FORKS — It’s been far from a happy spring for Steve Quick and his family.

But the Forks High School principal says he isn’t quitting.

Neither will he concede that he is the overly authoritarian administrator or the nightmarish principal that some people have made him out to be.

In fact, Quick — who throughout most of March and April found himself in the middle of raucous community dissent that included two student walkouts and packed School Board meetings — said he hopes to mend fences with even some of his most outspoken critics.

And he reiterated hopes to return to his office after summer break.

“I don’t hold grudges,” he said.

“We need to learn to work together for the best interest of the students.

“If the School District decides that’s what the best interest of students is, for me to move on, then that’s what we do.”

His children chastised

In an interview Friday, Quick detailed the difficulties of having his own staff publicly call for his firing at a recent overflowing School Board meeting, as well as seeing his own children subjected to verbal harassment as a result of his unpopularity.

But perhaps most importantly, Quick — whose year-end review will be completed soon by Superintendent Frank Walter — discussed his two-year tenure as principal.

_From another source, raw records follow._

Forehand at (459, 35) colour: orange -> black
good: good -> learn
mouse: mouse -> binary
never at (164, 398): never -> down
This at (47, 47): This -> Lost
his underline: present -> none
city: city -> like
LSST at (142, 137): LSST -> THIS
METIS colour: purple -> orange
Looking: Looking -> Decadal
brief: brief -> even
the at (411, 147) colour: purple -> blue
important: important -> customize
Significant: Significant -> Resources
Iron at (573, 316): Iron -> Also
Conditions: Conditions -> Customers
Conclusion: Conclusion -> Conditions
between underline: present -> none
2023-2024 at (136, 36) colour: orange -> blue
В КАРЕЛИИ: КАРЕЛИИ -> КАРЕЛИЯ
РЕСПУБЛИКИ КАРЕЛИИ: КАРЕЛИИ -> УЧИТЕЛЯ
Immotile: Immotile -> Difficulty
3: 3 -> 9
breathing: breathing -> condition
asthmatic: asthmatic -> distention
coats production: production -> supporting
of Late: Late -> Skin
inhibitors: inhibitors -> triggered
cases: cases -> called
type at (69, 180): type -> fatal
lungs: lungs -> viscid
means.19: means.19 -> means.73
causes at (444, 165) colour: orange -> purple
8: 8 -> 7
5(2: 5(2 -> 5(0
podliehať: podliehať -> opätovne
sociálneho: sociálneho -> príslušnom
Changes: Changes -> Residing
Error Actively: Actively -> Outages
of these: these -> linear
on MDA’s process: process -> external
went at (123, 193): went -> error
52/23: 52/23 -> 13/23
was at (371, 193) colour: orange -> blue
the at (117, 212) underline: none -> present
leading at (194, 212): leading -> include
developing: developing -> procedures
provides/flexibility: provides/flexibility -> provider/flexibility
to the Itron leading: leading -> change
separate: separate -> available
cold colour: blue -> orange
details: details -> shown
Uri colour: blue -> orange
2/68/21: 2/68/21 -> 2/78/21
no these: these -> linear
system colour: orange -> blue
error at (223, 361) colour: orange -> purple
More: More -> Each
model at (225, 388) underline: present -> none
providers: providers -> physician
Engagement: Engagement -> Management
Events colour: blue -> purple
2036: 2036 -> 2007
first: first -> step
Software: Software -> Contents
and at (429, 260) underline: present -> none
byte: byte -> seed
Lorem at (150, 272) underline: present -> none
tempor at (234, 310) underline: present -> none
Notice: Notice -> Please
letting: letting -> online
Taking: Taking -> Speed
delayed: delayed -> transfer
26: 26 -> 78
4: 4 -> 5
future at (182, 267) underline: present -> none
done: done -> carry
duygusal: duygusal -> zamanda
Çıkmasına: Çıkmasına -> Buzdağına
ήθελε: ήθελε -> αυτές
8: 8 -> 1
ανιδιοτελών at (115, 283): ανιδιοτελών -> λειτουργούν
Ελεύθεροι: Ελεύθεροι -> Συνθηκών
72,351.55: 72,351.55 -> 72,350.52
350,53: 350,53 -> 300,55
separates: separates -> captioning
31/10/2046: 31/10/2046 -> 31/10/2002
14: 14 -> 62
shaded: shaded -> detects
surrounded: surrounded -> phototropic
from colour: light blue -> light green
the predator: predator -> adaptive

“My door is always open,” said Quick, who was principal for three years at Naselle School, a kindergarten-through-12th grade school in Southern Washington, before moving to Forks in July 2003.

“If a student has a concern, I listen to them,” he said.

Given the pressures of having to quickly raise student test scores to meet new rigid state standards, Quick said he does his best to work with teachers and staff in a collaborative way.

“I’ve tried to make it more a grass-roots-type effort, to develop goals together as a school,” Quick said.

“That was the need when they hired me.

“But do I make decisions? Yes.

“Do I hold people accountable? Absolutely.”

When asked if he was overly authoritarian, as described by some staff members publicly and privately, Quick denied it.

“I do have core beliefs and I will stick to my guns,” he said.

“But authoritarian, no. I think I’m pretty darn easy to get along with.”

Quick said he was taken aback with the breadth of community fallout that followed his disciplinary action at a March 2 basketball in Centralia — an episode that came to be known as the “Centralia incident.”